Våkenatt was ultimately shelved, a piece of rock history – the missing link in the a-ha story –risking obscurity until, in the mid-2000s, the group, concerned about the quality of the old tapes, transferred the recordings to digital. A decade later, in 2016, Waaktaar-Savoy began making new mixes at his home studio in New York. “After a few weeks, he called me and said ‘Viggo, this is fantastic,’” Bondi says. “We were so good.”

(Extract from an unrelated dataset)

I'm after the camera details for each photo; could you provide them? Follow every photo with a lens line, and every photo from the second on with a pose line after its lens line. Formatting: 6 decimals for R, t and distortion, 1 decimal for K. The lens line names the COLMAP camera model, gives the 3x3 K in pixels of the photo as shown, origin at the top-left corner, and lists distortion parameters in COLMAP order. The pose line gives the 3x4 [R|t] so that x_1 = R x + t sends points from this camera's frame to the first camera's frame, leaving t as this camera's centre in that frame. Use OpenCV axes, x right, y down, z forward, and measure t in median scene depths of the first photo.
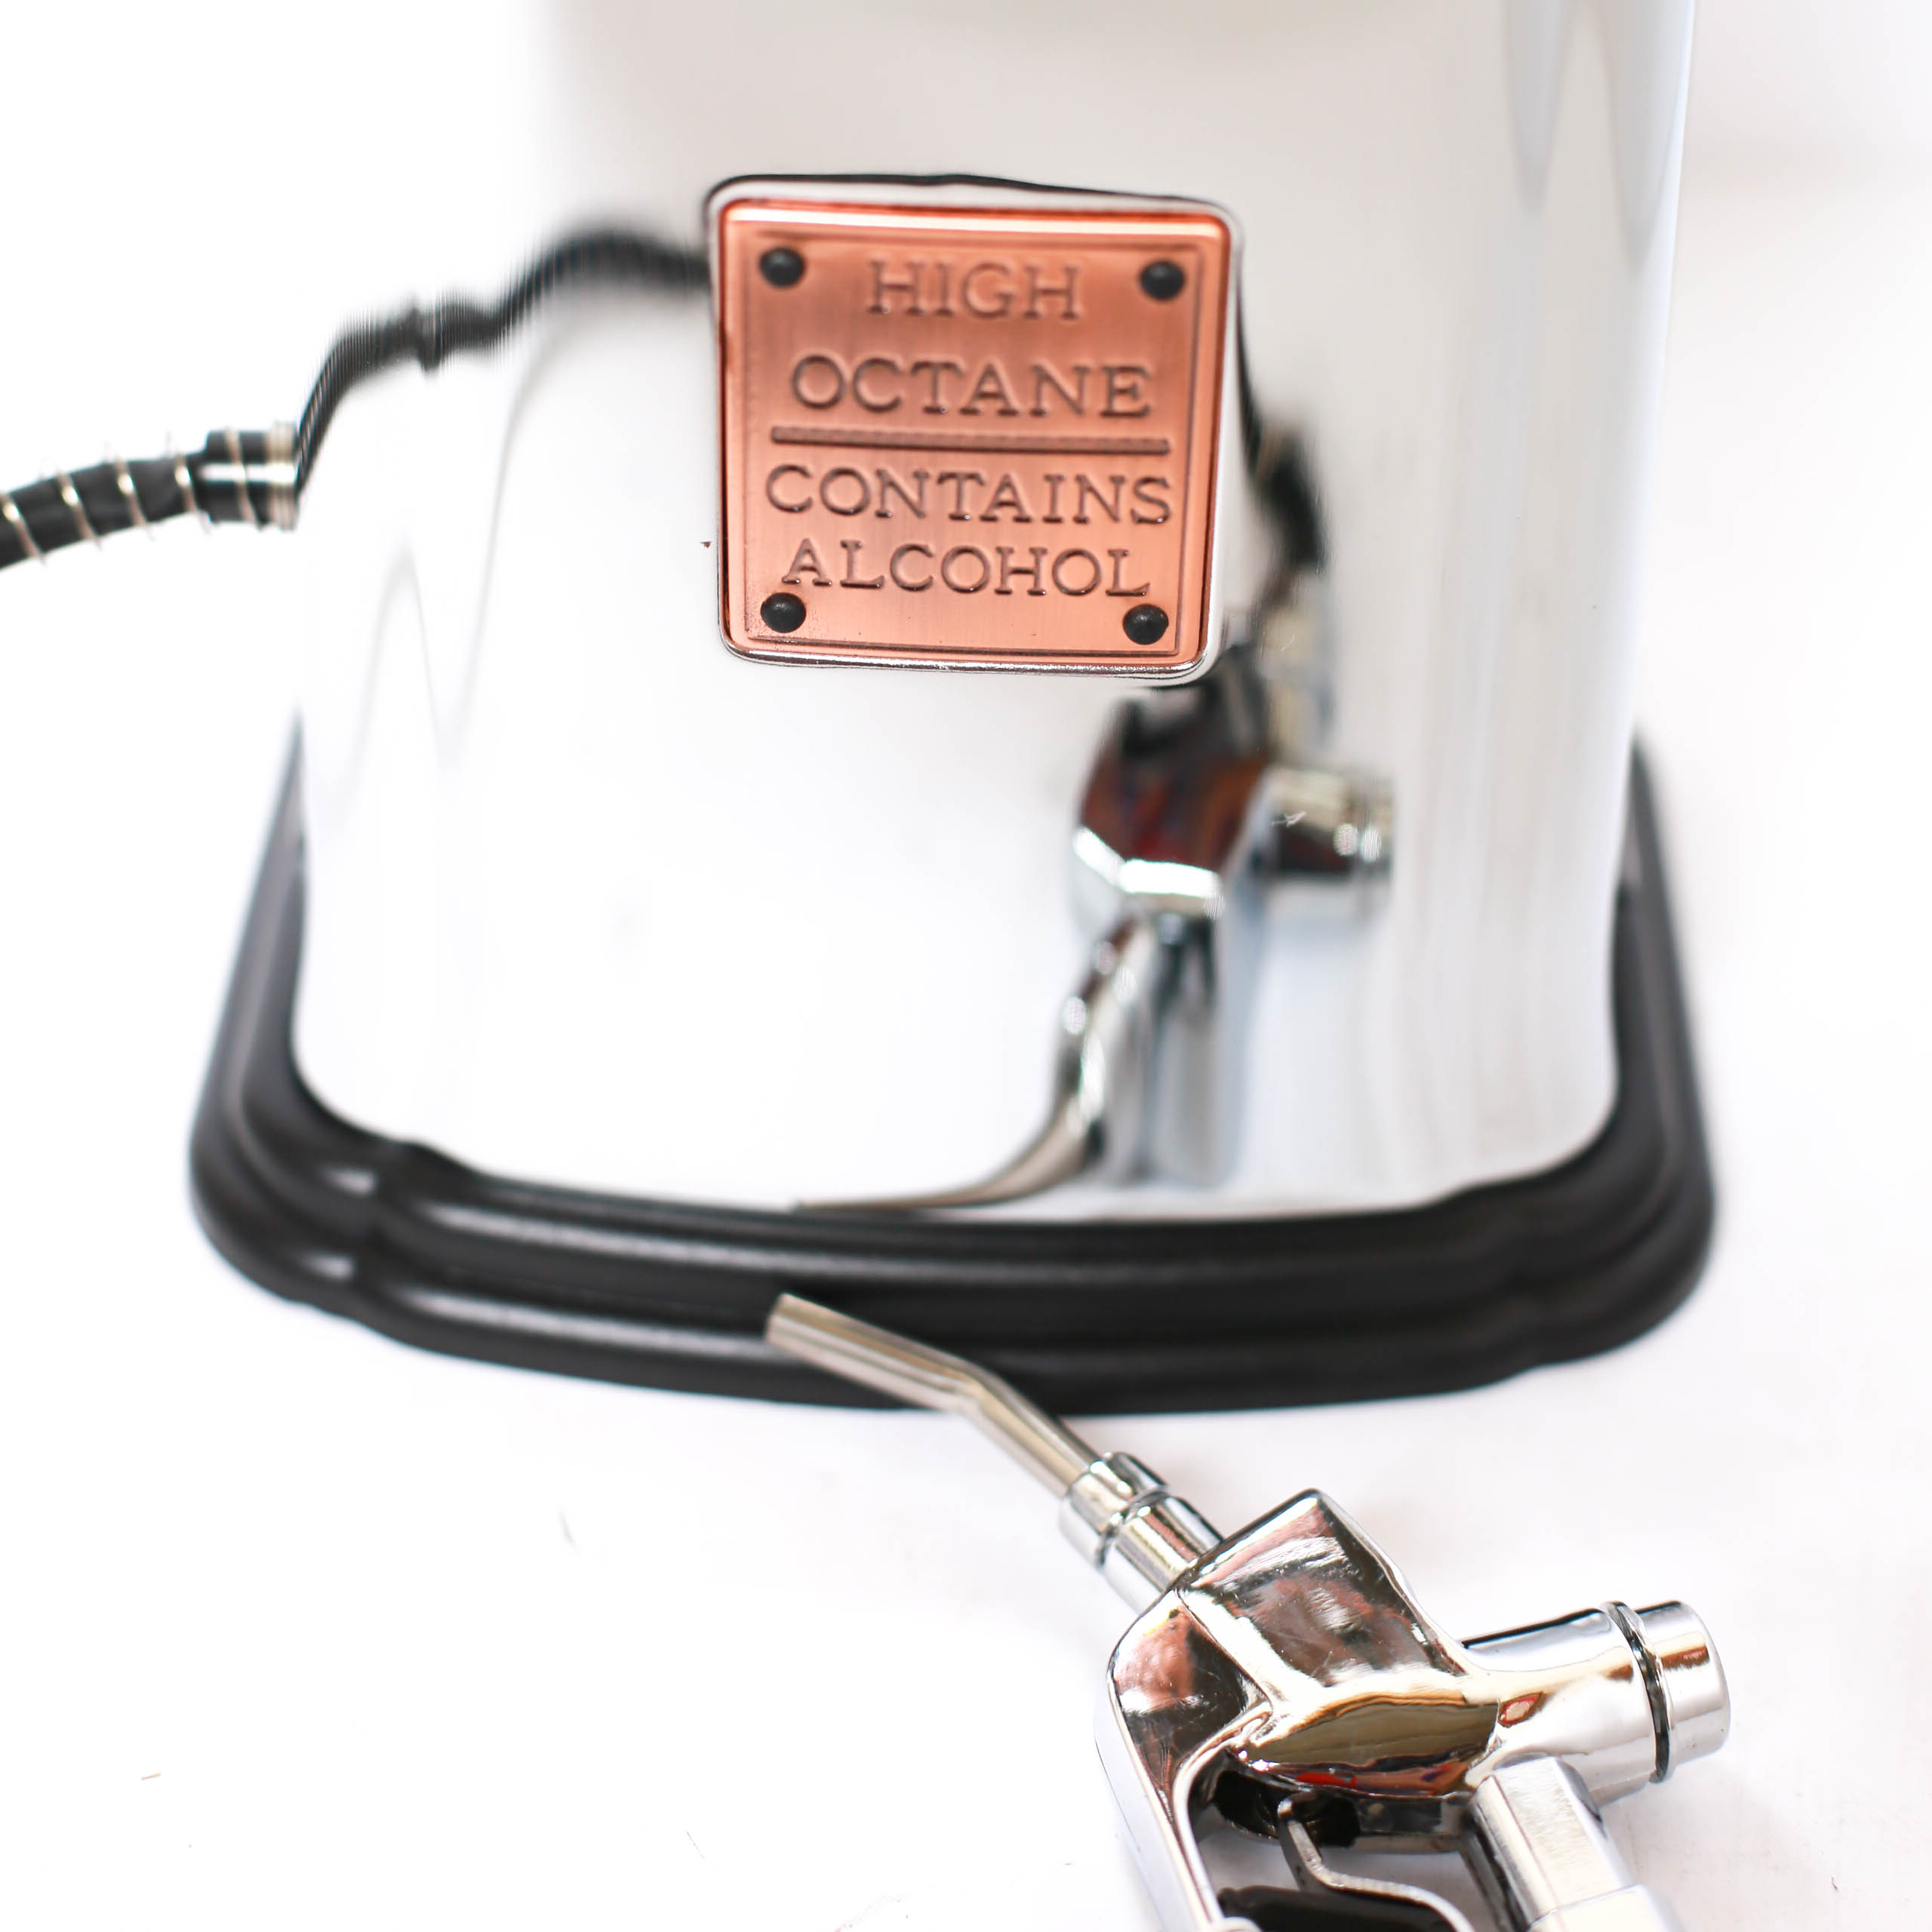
lens RADIAL K [[5547.7, 0, 966.0], [0, 5547.7, 966.0], [0, 0, 1]] dist [-0.204404, -0.007616]
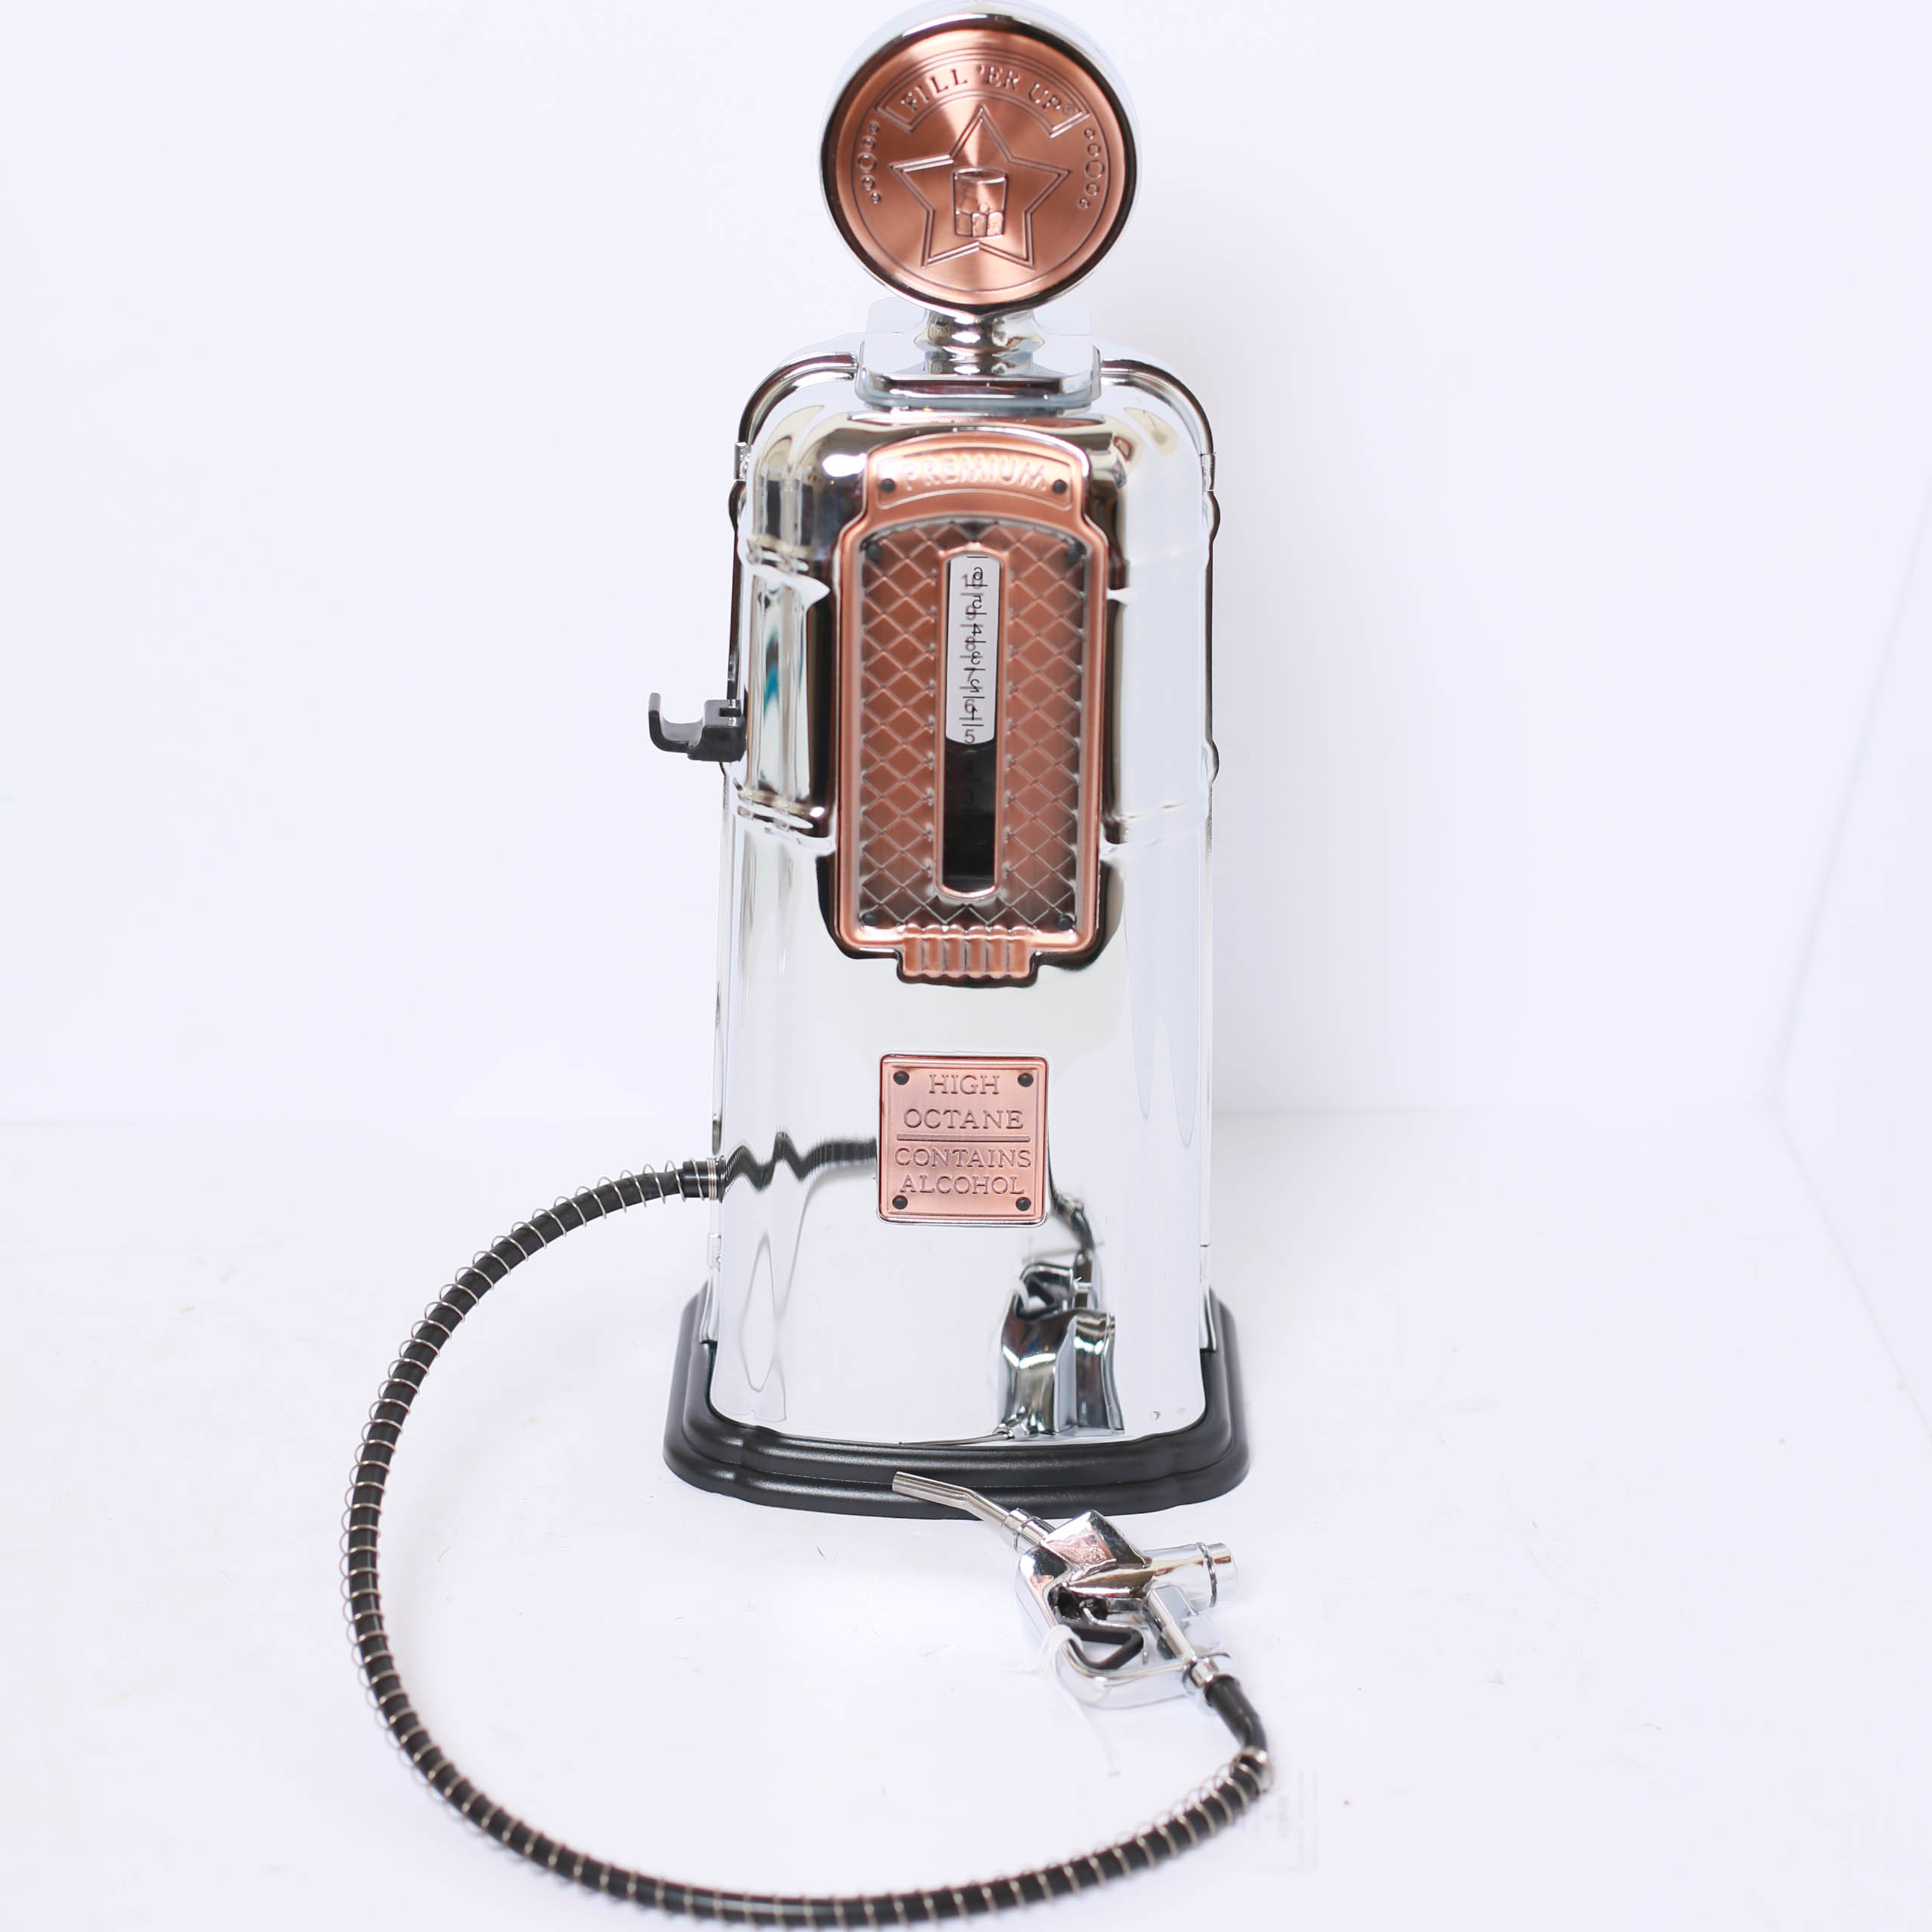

The late Terje Nilsen, a Norwegian music journalist and Project Manager at Rockheim, the country’s music museum, agreed. Having already received a wealth of historical material from Bondi – including the bass guitar he recorded Våkenatt with, which had been recovered after its theft, and Bondi’s collection of a-ha paraphernalia – Rockheim released Våkenatt in a limited edition run of just 900 green vinyl copies, which came with a booklet and trifold sleeve, housed in a hand-numbered cardboard box. “It was quite an expensive production,” Bondi says. “He loved the record and said it’s a masterpiece.”

Fittingly, the museum helped turn bridges’ lost album into the sought-after work of art it always had the potential to become. Selling out almost instantly, copies now exchange hands for over £200, making Våkenatt one of the most expensive a-ha-related rarities in history.

“a-ha is not only a pop group,” Bondi says. “They do things differently. They are unique.” Throughout their formative years playing with bridges, Paul Waaktaar-Savoy and Magne Furuholmen learned their craft – not only how to make pop songs, but how to create music that spoke to their higher ambitions. As Nilsen noted, Våkenatt “is an essential chapter in the history of Norwegian popular music”, an artistic achievement in its own right, that “documents the transition from the indie band bridges to the global success of a-ha”.